- Data:

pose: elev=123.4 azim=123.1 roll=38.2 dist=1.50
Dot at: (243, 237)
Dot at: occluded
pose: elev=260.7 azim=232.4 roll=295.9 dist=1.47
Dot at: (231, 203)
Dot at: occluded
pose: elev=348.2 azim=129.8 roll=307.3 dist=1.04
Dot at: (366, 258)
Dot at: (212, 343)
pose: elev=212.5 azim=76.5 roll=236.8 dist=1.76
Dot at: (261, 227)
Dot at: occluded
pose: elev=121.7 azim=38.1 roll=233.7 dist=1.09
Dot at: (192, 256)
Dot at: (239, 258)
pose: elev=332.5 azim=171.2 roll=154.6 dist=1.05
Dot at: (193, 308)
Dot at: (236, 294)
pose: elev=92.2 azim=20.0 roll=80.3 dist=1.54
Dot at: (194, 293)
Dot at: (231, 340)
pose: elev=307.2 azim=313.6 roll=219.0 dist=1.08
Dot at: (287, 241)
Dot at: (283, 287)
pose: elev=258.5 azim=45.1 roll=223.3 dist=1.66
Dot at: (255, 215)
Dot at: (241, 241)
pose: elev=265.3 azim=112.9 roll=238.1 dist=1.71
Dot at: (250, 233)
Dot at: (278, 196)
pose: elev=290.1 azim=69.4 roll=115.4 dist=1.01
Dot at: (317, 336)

- Task brief: Copy out the data above line for line, with every character unchanged.

- Final result:
pose: elev=123.4 azim=123.1 roll=38.2 dist=1.50
Dot at: (243, 237)
Dot at: occluded
pose: elev=260.7 azim=232.4 roll=295.9 dist=1.47
Dot at: (231, 203)
Dot at: occluded
pose: elev=348.2 azim=129.8 roll=307.3 dist=1.04
Dot at: (366, 258)
Dot at: (212, 343)
pose: elev=212.5 azim=76.5 roll=236.8 dist=1.76
Dot at: (261, 227)
Dot at: occluded
pose: elev=121.7 azim=38.1 roll=233.7 dist=1.09
Dot at: (192, 256)
Dot at: (239, 258)
pose: elev=332.5 azim=171.2 roll=154.6 dist=1.05
Dot at: (193, 308)
Dot at: (236, 294)
pose: elev=92.2 azim=20.0 roll=80.3 dist=1.54
Dot at: (194, 293)
Dot at: (231, 340)
pose: elev=307.2 azim=313.6 roll=219.0 dist=1.08
Dot at: (287, 241)
Dot at: (283, 287)
pose: elev=258.5 azim=45.1 roll=223.3 dist=1.66
Dot at: (255, 215)
Dot at: (241, 241)
pose: elev=265.3 azim=112.9 roll=238.1 dist=1.71
Dot at: (250, 233)
Dot at: (278, 196)
pose: elev=290.1 azim=69.4 roll=115.4 dist=1.01
Dot at: (317, 336)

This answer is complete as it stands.